The historic decline in population in Pascoe Vale and Coburg was largely due to the average size of households getting smaller. At the macro level this was because of broader social factors like declining fertility and a higher divorce rate. At the micro level, the baby boomers who grew up in Pascoe Vale and Coburg had mostly left home by 2006. The same dwellings that existed in 1976 now have fewer occupants. But the 30,000 ‘lost’ souls can’t be put ‘back’ into existing homes. Rather, new dwellings will need to be constructed for all of them, at least 12,000.
The impact of all this new construction on existing residents will be more vivid in terms of changed streetscape and traditional planning issues like over-looking and over-shadowing, than is suggested by the apparently innocuous explanation that population is simply being ‘restored’ to its historic level.
Smaller average household size due to a higher proportion of one and two person households also means 30,000 settlers today will make a bigger draw on infrastructure and have a larger ecological footprint than 30,000 residents in the 1970s. This is because of loss of scale economies. One person occupying a dwelling doesn’t consume just a quarter of the resources used by a dwelling with four people – he or she is more likely to use a third or more. A television, for example, uses the same power irrespective of how many people are watching it.
Exacerbating all of this is the fact that average households of today have a much higher standard of living than their counterparts of the seventies. For example, modern households own more cars and a panoply of energy-guzzling devices that were rarely seen in 1976, including split system air conditioners, 900 mm wide ovens, 42” flat panel TVs, multiple computers, spas and a variety of electrically powered kitchen, bathroom and workshop gadgets. In fact whatever spare infrastructure capacity was released in the 1970s and 80s may very well have been appropriated already by existing residents.
And to make matters worse, it is highly likely that the 30,000 will largely be comprised of more affluent households who tend to consume more resources than other groups. Coburg and Pascoe Vale, which housed working class families in the seventies, are already being sought out by high income professionals who value their accessibility to the CBD and to the inner city lifestyle. Consider this: even though they nominally live in smaller dwellings, households in the affluent inner city have the highest per capita consumption of electricity and water of any households in the entire metropolitan area, according to the Australian Conservation Foundation. They also have the largest ecological footprint.

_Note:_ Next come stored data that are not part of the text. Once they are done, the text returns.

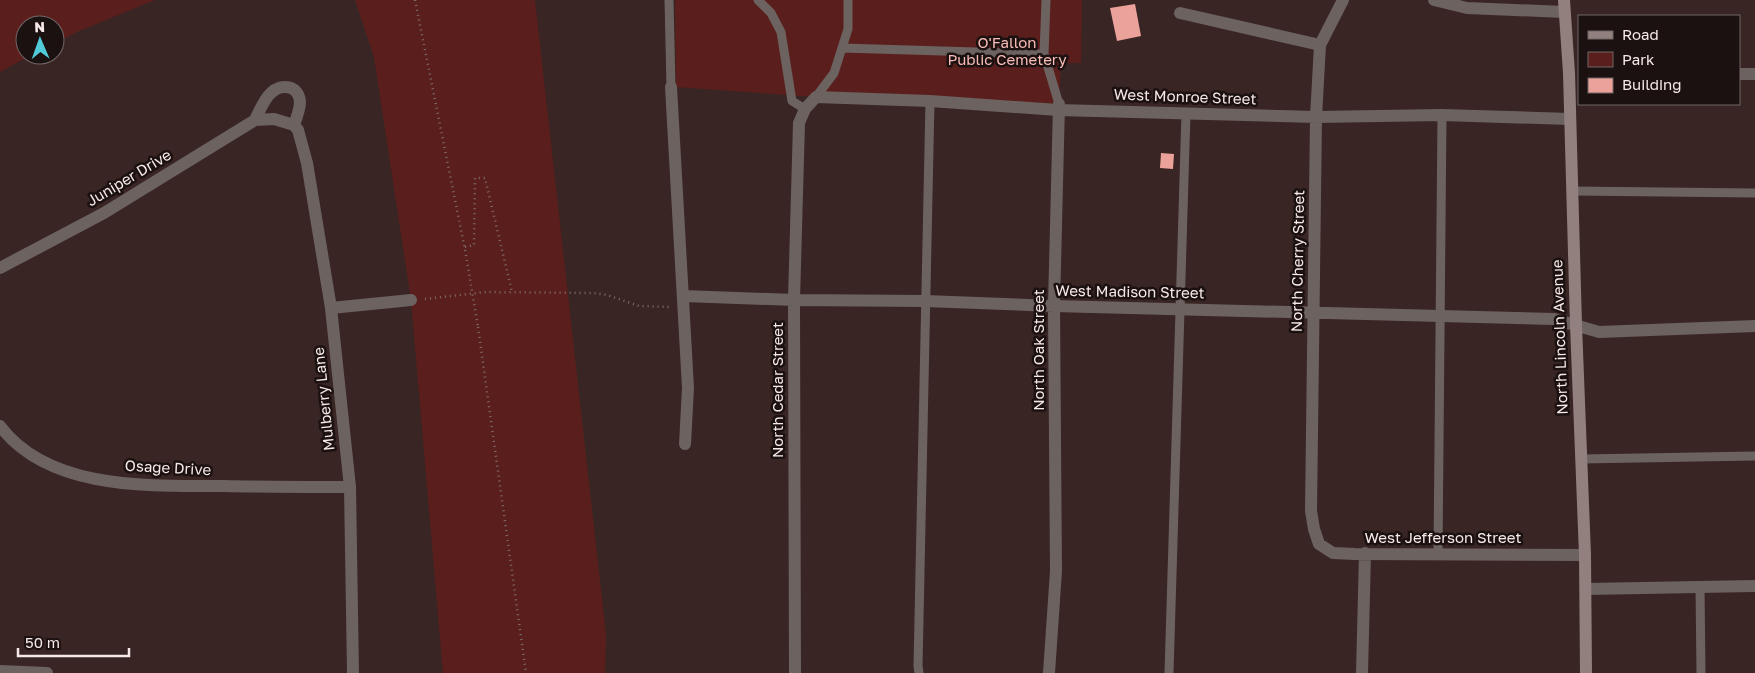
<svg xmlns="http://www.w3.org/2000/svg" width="1755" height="673" viewBox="0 0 1755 673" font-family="'Golos Text',sans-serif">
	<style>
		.green { fill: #5a1f1d }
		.building { fill: #eba29a }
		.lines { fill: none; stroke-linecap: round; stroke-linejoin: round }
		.path { stroke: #806e6c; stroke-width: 2.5; stroke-dasharray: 1 4; stroke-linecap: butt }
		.service { stroke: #6c6260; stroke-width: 9 }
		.minor { stroke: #6c6260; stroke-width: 12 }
		.secondary { stroke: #91807e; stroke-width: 12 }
		.path-bridge { stroke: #806e6c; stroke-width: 2.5; stroke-dasharray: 1 4; stroke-linecap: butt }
		.labels { text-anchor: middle; stroke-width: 5; stroke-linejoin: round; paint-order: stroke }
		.park-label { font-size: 15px; fill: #f9bcb6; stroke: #1a1110 }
		.street-label { font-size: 15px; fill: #f7e9e7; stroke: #1a1110 }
	</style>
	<rect width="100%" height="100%" fill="#392523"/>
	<path class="green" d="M0,0H155L79,31L55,43V25H25V55H31L0,72Z
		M355,0H535L606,635L605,673H443L411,300L374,57Z
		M675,0H1082L1081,63H1061L1059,104L816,97L676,87Z"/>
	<path class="building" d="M1135,4L1141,36L1117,41L1110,8Z
		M1161,153L1174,154L1173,169L1160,168Z"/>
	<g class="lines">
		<path class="path" d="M415,0L466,255
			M465,247L474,245L475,178H485L512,292
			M425,299L486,292L594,293L607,295L639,306L672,307
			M478,327L526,673"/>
		<path class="service" d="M669,0L671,87
			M758,0L771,13L781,32L792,101L805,109
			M1046,0L1044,54L1059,104
			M842,48L1044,54
			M816,97L834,73L848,29V0
			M1572,191L1755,193
			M1581,459L1755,456
			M1438,554L1442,115
			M1700,587L1701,673
			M919,673L918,666L930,101
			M1169,673L1186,113"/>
		<path class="minor" d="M1343,0L1320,45L1316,117L1311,511L1314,529L1319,544L1333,553L1355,554L1585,555
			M1434,0L1467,8L1564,12
			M1180,13L1320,45
			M1739,74H1755
			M671,87L688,388L685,444
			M255,120C259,112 264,99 271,93C281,83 299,85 300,102C300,109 297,117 294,125
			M0,268L104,213L255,120L274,119L294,125L298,130L307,163L331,308L350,487L353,673
			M683,296L794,300L925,301L1054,306L1554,319L1599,332L1755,326
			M331,308L411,300
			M0,426C49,491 151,486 224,486C266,487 308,487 350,487
			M1586,589L1755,586
			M0,671L47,673
			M795,673L794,300L799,123L805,109L816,97L930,101L1058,110L1316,117L1442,115L1570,119
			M1049,673L1056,571L1054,306L1059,104
			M1362,673L1365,553"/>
		<path class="secondary" d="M1564,0L1569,73L1576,325L1585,555L1586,673"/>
		<path class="path-bridge" d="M466,255L478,327"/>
	</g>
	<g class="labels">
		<g class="park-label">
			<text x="1007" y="48">O'Fallon<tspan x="1007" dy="17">Public Cemetery</tspan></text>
		</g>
		<g class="street-label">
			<text transform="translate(1185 97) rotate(2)" y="5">West Monroe Street</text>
			<text transform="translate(129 178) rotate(-31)" y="5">Juniper Drive</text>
			<text transform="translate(1298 261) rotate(-89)" y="5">North Cherry Street</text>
			<text transform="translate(1130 292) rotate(1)" y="5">West Madison Street</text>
			<text transform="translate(1560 337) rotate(-92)" y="5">North Lincoln Avenue</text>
			<text transform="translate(1039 350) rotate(-90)" y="5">North Oak Street</text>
			<text transform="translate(778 390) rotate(-90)" y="5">North Cedar Street</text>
			<text transform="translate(324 399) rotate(-96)" y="5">Mulberry Lane</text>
			<text transform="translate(168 468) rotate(3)" y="5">Osage Drive</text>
			<text x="1443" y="543">West Jefferson Street</text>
		</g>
	</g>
	<rect x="1578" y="15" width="162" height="90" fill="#1a1110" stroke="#726766"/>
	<rect x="1588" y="31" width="25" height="8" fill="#91807e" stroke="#726766"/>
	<text x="1622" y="40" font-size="15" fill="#f7e9e7">Road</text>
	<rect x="1588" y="52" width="25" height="15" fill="#5a1f1d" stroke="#726766"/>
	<text x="1622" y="65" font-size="15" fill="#f7e9e7">Park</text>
	<rect x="1588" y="78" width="25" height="15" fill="#eba29a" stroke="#726766"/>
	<text x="1622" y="90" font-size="15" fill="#f7e9e7">Building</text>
	<g transform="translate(40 40) rotate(358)"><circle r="24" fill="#1a1110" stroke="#726766"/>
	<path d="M0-4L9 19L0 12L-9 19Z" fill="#52cbd9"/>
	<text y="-8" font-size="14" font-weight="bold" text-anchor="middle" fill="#f7e9e7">N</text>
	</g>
	<path d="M18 648v8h111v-8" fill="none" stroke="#f7e9e7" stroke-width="2.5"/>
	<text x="25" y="648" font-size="15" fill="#f7e9e7" stroke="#1a1110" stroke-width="4" paint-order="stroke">50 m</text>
</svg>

Thus the idea that Moreland and Coburg can accommodate 30,000 additional people in multi unit housing without significant investment in infrastructure, simply because historically they lost a similar number, is simplistic. The local planning issues this level of growth raises and the impact on existing residents is on a larger scale than the former Mayor’s comments suggest. It is also much more complex and politically fraught.
In my view, the inner suburbs can and must play an important part in accommodating Melbourne’s growth. Indeed, I think they should accommodate more people than the 1976 level. While reference to historical population levels might be a soothing way of putting it for politicians, there is a danger it might become the politically acceptable limit.
Increased housing choice and affordability is sufficient justification for public policy to be directed at raising densities in the inner suburbs. However it seems doubtful that higher densities will offer any significant advantage in terms of better utilisation of infrastructure.
* In fact the combined totals of all LGAs that lost population over the period (counted at the SLA level) was just 54,247.